Abstract: Phylogenetic studies of Carex L. (Cyperaceae) have consistently demonstrated that most subgenera and sections are para- or polyphyletic. Yet taxonomists continue to use subgenera and sections in Carex classification. Why? The Global Carex Group here takes the position that the historical and continued use of subgenera and sections serves to (1) organize our understanding of lineages in Carex, (2) create an identification mechanism to break the ~2000 species of Carex into manageable groups and stimulate its study, and (3) provide a framework to recognize morphologically diagnosable lineages within Carex. Unfortunately, current understanding of phylogenetic relationships in Carex is not yet sufficient for a global reclassification of the genus within a Linnean infrageneric (sectional) framework. Rather than leaving Carex classification in its current state, which is misleading and confusing, we here take the intermediate steps of implementing the recently revised subgeneric classification and using a combination of informally named clades and formally named sections to reflect the current state of our knowledge.

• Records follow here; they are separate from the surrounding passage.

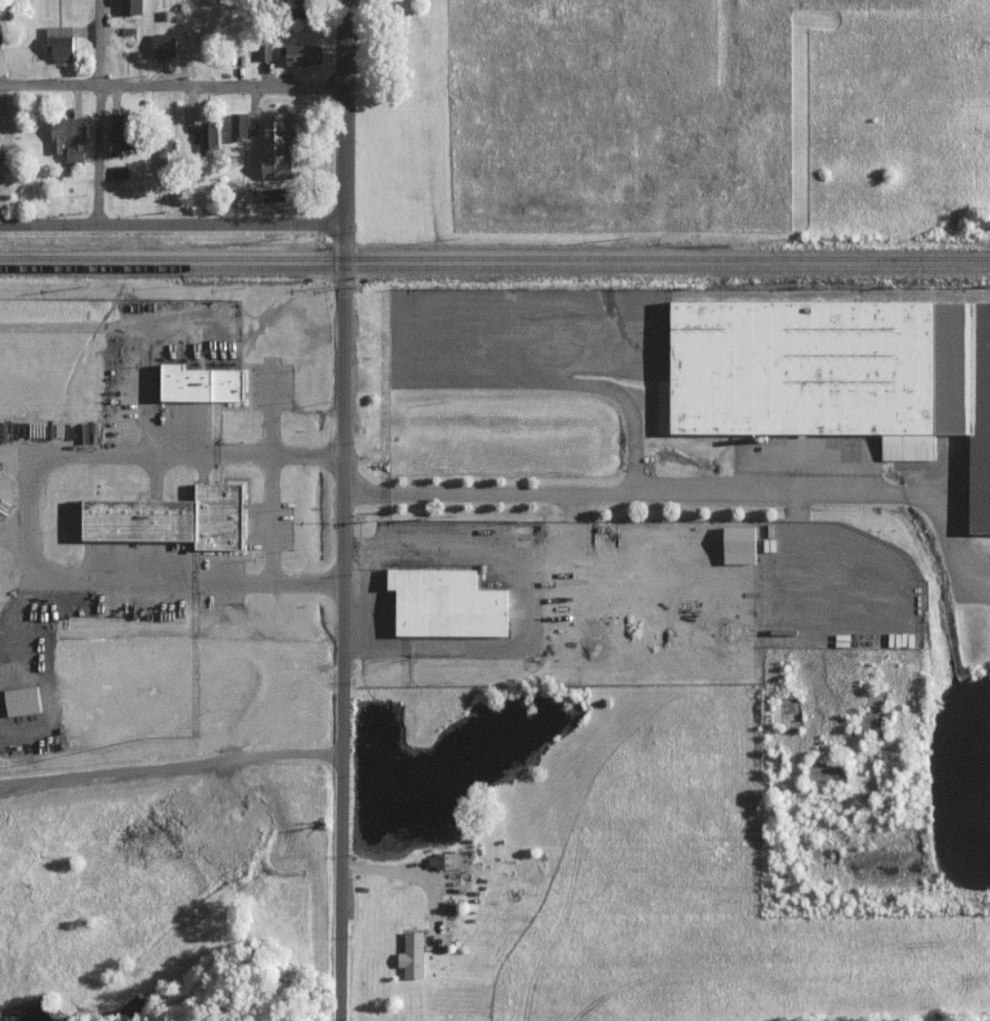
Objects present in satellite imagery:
building: (131, 6)
building: (63, 44)
building: (166, 44)
building: (265, 50)
building: (303, 54)
road: (172, 83)
road: (97, 111)
building: (240, 125)
building: (124, 129)
building: (70, 139)
building: (209, 139)
building: (281, 145)
building: (164, 159)
road: (172, 222)
railway: (495, 256)
railway: (495, 268)
building: (833, 377)
building: (202, 384)
parking lot: (271, 387)
road: (273, 477)
road: (617, 500)
road: (343, 510)
road: (30, 518)
building: (174, 519)
parking lot: (272, 525)
road: (955, 555)
parking lot: (224, 582)
road: (983, 598)
parking lot: (121, 604)
building: (443, 604)
building: (901, 640)
building: (25, 701)
road: (171, 769)
building: (444, 860)
building: (409, 956)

This hybrid classification framework is presented in order corresponding to a linear arrangement of the clades on a ladderized phylogeny, largely based on the recent phylogenies published by the GCG. It organizes Carex into six subgenera which are in turn subdivided into 62 formally named Linnean sections plus 49 informal groups. This framework will serve as a roadmap for research on Carex phylogeny, enabling further development of a complete reclassification by presenting relevant morphological and geographical information on clades where possible and standardizing the use of formal sectional names.